L’Eucharistie et la réalité de l’Église
Après ce double constat -effondrement des normes morales dans la société et dans l’Église- Benoît XVI présente ses pistes pour émerger de la crise. Tout d’abord, il rappelle longuement que la contre-force au mal est d’entrer dans l’amour de Dieu. Pour le pape émérite, dans une société sans Dieu, il n’y a plus de standards de bien et de mal. Pourquoi la pédophilie a pris de telles proportions? semble-t-il s’interroger avant de répondre: «In fine, la raison en est l’absence de Dieu.» Ainsi, faire connaître Dieu est «la tâche première et fondamentale qui nous est confiée». Ce qui nécessite que «nous apprenions nous-mêmes à nouveau à reconnaître Dieu comme fondement de notre vie». Trop souvent, «nous courons le risque d’être des maîtres de la foi au lieu d’être renouvelés et d’être dans les mains de la foi». Pour lui, ce danger se manifeste en particulier quand l’eucharistie est réduite à une simple gestuelle cérémonielle.
Alors que le concile Vatican II voulait remettre le Corps du Christ au centre de la vie chrétienne, semble prédominer une façon «de Le traiter qui détruit la grandeur de ce mystère». Par exemple, le déclin de la participation à la messe dominicale «montre combien peu, nous les chrétiens d’aujourd’hui, savons apprécier la grandeur de ce don de sa Présence Réelle».

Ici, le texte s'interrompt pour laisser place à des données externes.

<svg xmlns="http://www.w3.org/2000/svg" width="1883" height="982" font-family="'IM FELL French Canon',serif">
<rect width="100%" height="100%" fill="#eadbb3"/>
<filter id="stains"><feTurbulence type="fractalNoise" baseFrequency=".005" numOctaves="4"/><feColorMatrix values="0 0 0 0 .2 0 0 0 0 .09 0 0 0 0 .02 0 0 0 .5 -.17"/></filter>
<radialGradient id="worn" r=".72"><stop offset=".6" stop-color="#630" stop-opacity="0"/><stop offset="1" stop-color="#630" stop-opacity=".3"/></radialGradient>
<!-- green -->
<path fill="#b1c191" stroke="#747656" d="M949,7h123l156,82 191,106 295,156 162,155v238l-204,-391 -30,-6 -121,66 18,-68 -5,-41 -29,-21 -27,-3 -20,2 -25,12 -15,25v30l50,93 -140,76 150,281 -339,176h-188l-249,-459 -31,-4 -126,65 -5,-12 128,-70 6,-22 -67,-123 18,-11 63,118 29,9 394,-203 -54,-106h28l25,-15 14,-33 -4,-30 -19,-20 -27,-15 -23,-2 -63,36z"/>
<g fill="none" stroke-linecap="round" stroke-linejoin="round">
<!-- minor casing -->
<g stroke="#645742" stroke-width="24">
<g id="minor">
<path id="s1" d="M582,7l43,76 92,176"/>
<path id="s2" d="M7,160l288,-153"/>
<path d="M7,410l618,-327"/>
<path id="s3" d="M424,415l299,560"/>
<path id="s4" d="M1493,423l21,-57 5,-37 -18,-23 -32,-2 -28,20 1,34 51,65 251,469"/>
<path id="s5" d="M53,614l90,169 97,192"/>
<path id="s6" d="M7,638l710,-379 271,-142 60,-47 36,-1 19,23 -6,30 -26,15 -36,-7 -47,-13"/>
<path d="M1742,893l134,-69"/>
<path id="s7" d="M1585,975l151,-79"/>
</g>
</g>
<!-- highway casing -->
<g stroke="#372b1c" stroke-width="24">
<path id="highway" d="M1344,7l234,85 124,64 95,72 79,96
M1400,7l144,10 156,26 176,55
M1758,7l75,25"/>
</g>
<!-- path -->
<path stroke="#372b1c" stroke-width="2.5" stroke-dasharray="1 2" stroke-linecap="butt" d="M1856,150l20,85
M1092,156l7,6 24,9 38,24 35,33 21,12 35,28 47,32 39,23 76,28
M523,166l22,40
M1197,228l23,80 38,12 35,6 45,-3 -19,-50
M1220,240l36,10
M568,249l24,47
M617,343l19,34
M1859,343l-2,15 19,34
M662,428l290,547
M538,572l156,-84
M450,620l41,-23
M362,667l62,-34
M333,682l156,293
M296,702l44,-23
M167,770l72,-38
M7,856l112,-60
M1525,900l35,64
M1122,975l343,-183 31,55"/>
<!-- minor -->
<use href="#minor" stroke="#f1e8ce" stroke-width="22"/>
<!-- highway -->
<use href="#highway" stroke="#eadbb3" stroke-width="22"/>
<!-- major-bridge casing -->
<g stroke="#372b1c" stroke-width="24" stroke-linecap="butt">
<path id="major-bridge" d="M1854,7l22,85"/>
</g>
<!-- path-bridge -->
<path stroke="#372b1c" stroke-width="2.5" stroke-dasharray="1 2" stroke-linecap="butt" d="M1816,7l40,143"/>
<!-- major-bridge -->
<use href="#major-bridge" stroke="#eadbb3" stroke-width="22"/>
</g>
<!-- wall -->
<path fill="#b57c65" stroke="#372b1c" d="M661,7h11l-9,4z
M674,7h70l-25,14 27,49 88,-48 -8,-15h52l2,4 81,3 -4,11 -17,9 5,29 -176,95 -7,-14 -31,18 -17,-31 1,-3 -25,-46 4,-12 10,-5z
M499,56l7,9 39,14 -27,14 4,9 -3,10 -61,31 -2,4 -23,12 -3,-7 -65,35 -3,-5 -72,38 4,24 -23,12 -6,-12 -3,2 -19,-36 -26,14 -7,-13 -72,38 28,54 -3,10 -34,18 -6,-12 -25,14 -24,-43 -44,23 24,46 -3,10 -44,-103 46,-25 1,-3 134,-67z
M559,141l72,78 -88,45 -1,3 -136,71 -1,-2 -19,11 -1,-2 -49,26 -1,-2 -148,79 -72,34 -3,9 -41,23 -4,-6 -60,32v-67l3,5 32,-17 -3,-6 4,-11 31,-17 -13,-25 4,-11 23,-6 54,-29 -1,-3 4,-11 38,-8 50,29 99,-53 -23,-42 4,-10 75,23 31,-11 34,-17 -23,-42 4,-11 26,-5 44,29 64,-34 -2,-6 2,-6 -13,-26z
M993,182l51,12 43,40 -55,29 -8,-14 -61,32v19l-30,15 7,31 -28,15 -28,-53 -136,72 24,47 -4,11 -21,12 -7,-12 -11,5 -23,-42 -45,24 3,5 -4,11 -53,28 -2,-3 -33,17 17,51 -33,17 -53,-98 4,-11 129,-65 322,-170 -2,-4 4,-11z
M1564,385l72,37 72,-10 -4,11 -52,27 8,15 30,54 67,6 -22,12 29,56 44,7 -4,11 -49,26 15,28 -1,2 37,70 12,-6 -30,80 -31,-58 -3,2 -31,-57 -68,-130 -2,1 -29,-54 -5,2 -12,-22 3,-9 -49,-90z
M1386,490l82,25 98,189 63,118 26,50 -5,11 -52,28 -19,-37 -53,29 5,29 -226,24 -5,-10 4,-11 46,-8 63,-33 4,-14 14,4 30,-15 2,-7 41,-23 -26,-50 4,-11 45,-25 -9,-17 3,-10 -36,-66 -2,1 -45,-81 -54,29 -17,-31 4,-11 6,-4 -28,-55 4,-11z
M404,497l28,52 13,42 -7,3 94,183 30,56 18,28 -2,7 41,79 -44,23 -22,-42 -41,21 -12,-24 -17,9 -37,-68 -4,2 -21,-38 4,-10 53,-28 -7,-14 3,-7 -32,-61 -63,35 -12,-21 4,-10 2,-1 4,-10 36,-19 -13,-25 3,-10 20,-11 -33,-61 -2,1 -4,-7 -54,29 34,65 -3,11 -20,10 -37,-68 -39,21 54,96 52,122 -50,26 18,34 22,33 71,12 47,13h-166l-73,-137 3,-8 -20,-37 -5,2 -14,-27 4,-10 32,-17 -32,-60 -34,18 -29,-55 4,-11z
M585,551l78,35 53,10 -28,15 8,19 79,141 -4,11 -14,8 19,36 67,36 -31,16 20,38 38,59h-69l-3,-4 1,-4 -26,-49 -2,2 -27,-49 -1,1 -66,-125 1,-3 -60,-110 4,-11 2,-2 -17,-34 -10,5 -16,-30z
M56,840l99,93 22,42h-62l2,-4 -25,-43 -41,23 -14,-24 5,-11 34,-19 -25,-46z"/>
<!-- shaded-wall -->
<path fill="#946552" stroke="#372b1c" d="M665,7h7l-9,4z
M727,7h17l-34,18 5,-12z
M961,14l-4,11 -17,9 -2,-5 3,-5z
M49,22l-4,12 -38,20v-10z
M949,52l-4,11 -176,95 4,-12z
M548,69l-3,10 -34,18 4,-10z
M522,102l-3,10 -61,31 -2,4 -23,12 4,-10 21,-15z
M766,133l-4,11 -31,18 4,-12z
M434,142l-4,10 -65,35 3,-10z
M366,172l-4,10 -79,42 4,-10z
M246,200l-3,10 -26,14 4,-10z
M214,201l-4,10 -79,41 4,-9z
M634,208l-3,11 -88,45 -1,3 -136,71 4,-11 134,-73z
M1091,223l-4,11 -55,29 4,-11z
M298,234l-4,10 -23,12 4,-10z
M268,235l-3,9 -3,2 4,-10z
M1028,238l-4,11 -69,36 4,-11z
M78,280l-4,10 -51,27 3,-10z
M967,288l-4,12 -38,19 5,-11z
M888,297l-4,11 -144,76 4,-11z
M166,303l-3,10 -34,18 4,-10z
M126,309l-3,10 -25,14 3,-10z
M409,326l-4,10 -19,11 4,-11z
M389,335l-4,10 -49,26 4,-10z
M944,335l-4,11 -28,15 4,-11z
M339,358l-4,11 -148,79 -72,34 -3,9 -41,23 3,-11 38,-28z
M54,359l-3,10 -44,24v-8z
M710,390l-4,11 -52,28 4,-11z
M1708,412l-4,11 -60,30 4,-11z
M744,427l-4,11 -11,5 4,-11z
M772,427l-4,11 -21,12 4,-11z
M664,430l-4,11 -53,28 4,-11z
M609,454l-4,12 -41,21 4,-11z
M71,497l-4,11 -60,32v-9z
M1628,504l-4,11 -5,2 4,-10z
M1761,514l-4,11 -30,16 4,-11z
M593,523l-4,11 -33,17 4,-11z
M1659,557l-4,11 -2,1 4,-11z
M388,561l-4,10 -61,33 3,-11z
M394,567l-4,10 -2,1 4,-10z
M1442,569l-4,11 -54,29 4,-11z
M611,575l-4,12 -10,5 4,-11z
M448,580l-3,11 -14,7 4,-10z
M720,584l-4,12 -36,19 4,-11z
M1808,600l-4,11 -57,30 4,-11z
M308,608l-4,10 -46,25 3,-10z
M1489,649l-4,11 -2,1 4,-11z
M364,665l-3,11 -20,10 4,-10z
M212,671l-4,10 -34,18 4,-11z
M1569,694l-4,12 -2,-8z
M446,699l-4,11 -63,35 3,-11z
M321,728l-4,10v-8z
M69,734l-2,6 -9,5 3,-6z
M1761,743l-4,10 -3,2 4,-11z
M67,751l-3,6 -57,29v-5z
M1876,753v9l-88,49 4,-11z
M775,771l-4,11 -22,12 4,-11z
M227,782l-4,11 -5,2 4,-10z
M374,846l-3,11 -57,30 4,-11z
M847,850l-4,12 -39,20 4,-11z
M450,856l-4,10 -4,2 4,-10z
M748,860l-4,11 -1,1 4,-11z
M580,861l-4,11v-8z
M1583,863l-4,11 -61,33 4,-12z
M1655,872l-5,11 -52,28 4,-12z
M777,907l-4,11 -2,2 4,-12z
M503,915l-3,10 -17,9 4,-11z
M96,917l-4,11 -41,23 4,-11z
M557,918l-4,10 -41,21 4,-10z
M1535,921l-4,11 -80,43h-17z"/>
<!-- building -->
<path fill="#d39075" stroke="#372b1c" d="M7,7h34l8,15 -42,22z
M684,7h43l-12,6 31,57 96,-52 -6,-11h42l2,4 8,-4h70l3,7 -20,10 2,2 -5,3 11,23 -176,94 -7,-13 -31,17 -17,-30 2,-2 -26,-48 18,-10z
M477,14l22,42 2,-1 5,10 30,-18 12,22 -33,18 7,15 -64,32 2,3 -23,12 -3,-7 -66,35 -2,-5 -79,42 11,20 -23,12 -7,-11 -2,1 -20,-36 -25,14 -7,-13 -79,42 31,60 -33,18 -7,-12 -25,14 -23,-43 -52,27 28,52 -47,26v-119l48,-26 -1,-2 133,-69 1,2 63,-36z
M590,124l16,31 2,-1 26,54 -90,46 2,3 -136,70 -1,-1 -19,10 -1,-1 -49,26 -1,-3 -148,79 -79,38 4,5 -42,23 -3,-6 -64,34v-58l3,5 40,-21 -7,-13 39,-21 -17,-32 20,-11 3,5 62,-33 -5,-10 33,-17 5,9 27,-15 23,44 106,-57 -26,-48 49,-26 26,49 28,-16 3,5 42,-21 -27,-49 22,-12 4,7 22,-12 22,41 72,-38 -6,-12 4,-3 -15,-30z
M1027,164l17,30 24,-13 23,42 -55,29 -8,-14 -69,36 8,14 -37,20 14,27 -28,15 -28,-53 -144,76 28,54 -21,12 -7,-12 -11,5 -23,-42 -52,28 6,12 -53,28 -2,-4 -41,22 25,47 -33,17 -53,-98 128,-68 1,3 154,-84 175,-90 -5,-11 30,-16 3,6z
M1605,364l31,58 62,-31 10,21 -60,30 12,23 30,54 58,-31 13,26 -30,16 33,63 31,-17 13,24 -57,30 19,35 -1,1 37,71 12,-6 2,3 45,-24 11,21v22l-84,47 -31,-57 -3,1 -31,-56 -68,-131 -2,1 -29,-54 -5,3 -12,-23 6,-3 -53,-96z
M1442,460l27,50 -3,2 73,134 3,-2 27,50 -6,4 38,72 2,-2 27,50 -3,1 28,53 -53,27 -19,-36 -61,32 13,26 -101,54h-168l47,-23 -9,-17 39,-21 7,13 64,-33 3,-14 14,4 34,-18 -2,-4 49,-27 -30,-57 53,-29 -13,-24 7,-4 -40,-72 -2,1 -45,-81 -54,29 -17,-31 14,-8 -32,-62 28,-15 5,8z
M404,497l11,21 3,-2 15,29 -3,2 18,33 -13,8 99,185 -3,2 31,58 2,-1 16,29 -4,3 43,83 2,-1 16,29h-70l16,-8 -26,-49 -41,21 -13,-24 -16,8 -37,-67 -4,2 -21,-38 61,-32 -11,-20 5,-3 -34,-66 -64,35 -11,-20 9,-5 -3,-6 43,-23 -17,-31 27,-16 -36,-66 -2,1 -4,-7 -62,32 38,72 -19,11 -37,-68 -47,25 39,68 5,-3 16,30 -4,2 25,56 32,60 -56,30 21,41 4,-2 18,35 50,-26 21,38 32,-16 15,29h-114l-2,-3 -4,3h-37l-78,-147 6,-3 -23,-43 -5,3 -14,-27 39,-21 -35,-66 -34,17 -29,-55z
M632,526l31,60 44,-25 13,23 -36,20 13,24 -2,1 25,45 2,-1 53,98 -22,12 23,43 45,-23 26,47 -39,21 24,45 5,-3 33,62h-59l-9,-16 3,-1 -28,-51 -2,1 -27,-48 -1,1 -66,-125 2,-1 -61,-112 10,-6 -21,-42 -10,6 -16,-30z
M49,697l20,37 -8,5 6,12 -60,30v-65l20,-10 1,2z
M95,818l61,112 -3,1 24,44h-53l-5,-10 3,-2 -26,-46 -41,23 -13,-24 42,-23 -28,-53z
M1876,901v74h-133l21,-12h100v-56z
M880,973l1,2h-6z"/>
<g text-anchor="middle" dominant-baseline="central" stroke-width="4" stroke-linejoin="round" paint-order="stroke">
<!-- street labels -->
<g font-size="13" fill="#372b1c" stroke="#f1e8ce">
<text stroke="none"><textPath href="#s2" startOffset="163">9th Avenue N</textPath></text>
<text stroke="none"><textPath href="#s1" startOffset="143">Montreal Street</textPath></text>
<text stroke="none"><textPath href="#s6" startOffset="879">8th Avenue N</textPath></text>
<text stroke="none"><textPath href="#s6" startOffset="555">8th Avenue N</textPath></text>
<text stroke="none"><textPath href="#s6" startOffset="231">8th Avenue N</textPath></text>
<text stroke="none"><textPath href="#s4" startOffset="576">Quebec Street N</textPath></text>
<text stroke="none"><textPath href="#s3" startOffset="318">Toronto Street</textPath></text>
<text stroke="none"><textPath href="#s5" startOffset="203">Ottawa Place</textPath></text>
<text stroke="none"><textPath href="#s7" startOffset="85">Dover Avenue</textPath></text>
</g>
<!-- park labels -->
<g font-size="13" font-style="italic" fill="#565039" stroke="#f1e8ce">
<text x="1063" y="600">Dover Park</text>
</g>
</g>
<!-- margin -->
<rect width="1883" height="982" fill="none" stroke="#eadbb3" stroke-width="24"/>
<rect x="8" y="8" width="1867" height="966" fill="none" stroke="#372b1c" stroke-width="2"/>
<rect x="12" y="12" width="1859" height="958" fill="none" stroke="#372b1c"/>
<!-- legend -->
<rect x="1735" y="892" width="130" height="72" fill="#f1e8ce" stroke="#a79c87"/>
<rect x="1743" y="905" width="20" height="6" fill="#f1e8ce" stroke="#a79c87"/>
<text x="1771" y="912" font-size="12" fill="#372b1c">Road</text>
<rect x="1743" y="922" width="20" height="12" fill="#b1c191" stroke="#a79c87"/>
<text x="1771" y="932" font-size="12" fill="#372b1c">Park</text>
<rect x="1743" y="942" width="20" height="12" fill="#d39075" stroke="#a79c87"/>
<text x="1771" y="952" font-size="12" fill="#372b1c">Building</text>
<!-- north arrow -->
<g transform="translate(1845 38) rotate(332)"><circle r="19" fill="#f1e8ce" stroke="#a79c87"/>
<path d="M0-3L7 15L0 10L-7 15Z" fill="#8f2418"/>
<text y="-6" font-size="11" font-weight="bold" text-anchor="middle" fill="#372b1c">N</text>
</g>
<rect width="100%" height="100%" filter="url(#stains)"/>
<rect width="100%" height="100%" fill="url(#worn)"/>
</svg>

La Sainte Église est indestructible
Par ailleurs, explique le pape Benoît XVI, l’Église est fréquemment vue -y compris par des évêques- comme une sorte d’appareil politique. Alors celle-ci n’apparaît plus comme le «filet de Dieu» contenant des poissons mauvais mais également d’autres bons. Pour l’ancien pape, cela conduit à céder à l’œuvre du Diable qui accuse l’Église d’être entièrement mauvaise pour dissuader de la rejoindre. S’il existe «du péché et du mal» au sein de l’Église, «aujourd’hui encore, il y a la Sainte Église, qui est indestructible». C’est plus que jamais une Église de martyrs, de personnes qui humblement croient, souffrent et aiment pour Dieu.
Comme en ouverture de son texte, où il précisait que le pape François était informé de la publication de ce document, son successeur coupe court à toute tentative d’imaginer une opposition entre les deux hommes. «Je voudrais remercier le pape François pour tout ce qu’il fait pour nous montrer, encore et encore, la lumière de Dieu qui n’a pas disparu, même aujourd’hui. Merci, Saint-Père!», conclut-il.
Une précision qui n'atténue pas le malaise suscité par cette prise de position. Selon Nicolas Sézène, du journal La Croix, «certains vont toutefois jusqu’à mettre en doute la paternité d’un texte dans lequel ils ne reconnaissent pas la plume habituelle de l’ancien pape qui, à 92 ans la semaine prochaine, leur apparaît plus que jamais sous la coupe de son entourage». ( «Abus sexuels, un texte troublant de Benoît XVI», La Croix, 11 avril 2019).